Corporations: There are two general kinds of corporation, C-Corps and S-Corps. The difference has to do with how the entity is treated for federal taxes purposes. C-Corporations are the typical corporation where corporate income and losses are realized and taxed at the corporate level, and profits are then distributed to the shareholders who report those on their own income taxes. S-Corporations “pass through” their taxes to their shareholders, so the shareholders individually realize corporate income and losses on their personal tax returns. Many, if not most, small companies choose the pass-through treatment to avoid the “double taxation” inherent in the C-Corporation structure. However, depending on your total income and personal tax rates, sometimes C-Corporation status is financially better. In any case, S-Corporations are limited in the number of shareholders they can have (no more than 100) and can issue only one class of stock, so the size of the expected company, the types of shares, and the total number of expected investors may help determine whether to choose C-Corp or S-Corp status.

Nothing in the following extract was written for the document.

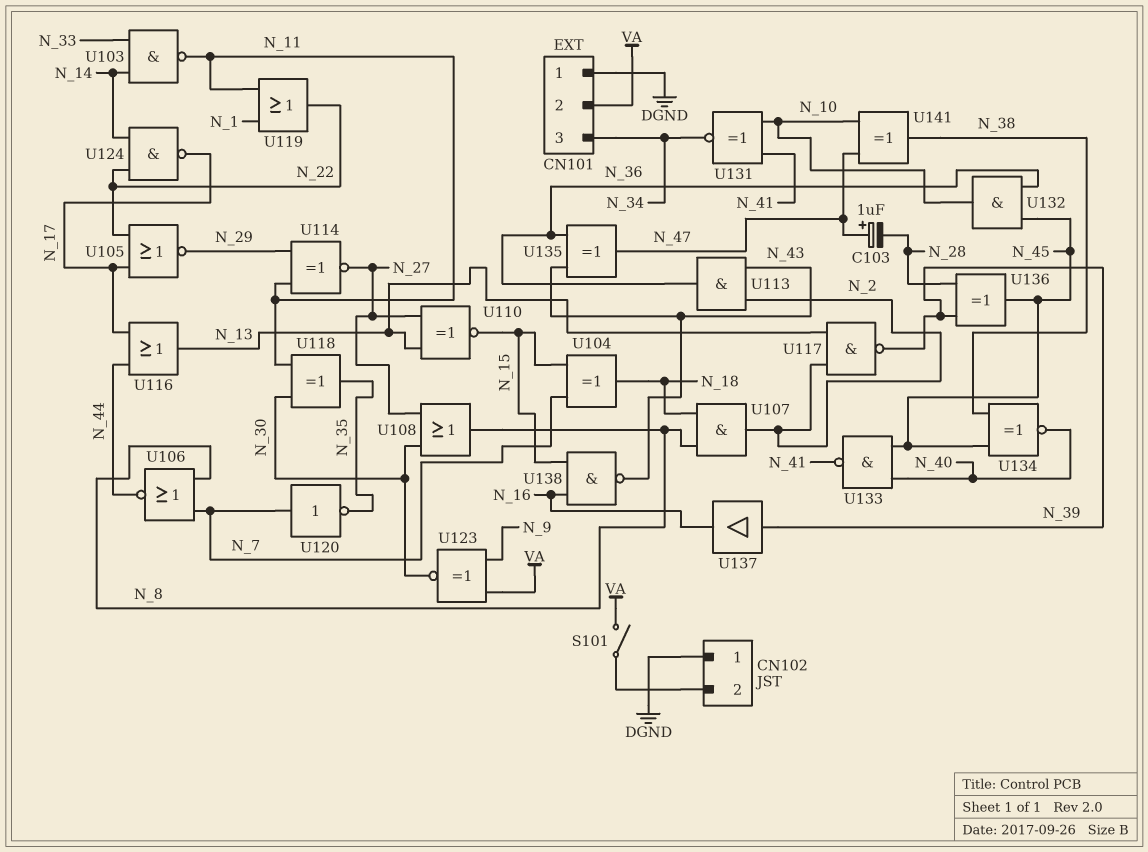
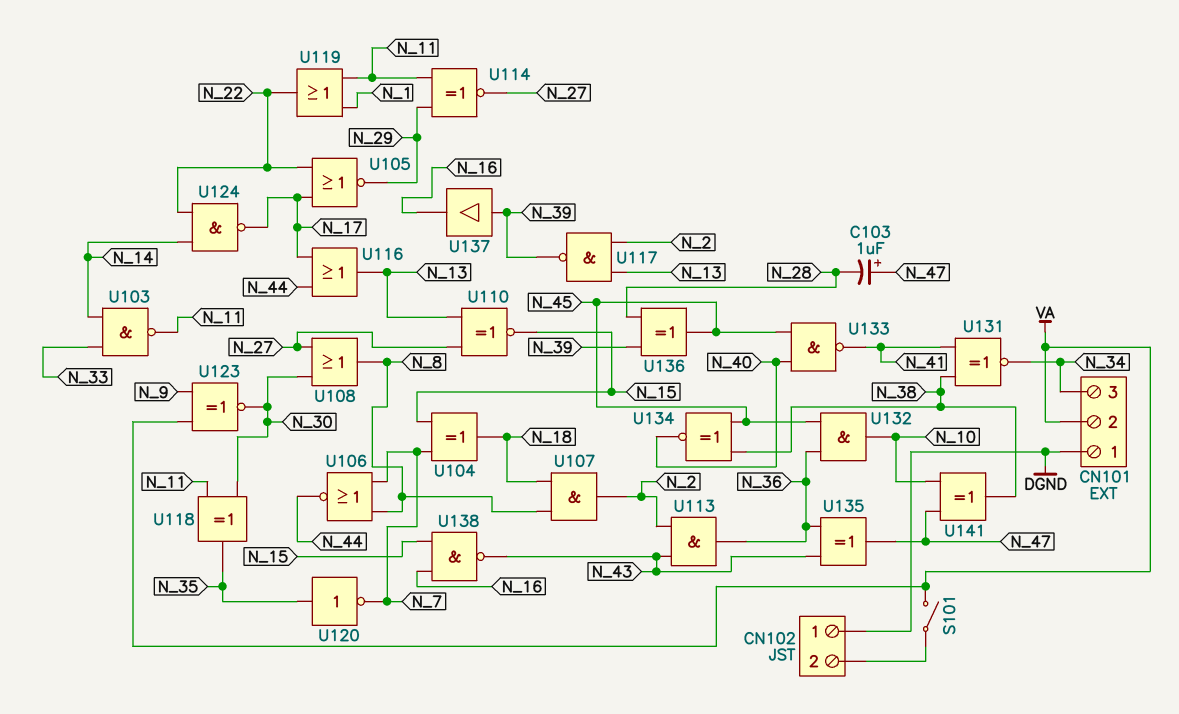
U120: NOT (in N_7, out N_35) -> NOT (in N_35, out N_7)
U131: XNOR (in N_10, in N_41, out N_34) -> XNOR (in N_38, in N_41, out N_34)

LLCs: The Liability Limiting Company is a more recent invention which is intended to simplify and streamline business governance. Where Corporations have shareholders and directors who must hold meetings and have minutes, the LLC is a much more informal entity. All things being equal, the LLC is often a good choice for small businesses simply because of the lower paperwork requirements for ongoing corporate governance. Texas is one of the few states that allow "nested LLCs" where several related businesses can be held, and franchise tax reporting handled, by one 'parent' LLC. This can have advantages in ease of administration while protecting the assets of one LLC from liability arising from the operation of a different LLC. However, the IRS has not made clear how it intends to treat these entities and so it is wise to tread carefully.
Limited Partnerships: The Limited Partnership is a structure that is useful when there will be more passive investors than active managers of the company. The “limited partners” are limited in two senses - their control over company governance is limited, and their liability for losses is limited to their investment. Limited Partnerships have a General Partner who has effective control over the company and who is personally liable for the debts of the company. Texas has the additional “Limited Liability Limited Partnership” (LLLP) structure available which affords the general partners liability protection. LPs and LLLPs are most often found in real estate businesses, where large numbers of passive investors put money into the development of commercial or retail real estate which is then managed by the general partner. However, the LP is not limited to real estate: one of the more famous non-real estate limited partnership is Cable News Network (CNN), which is organized as a LLLP under Delaware law.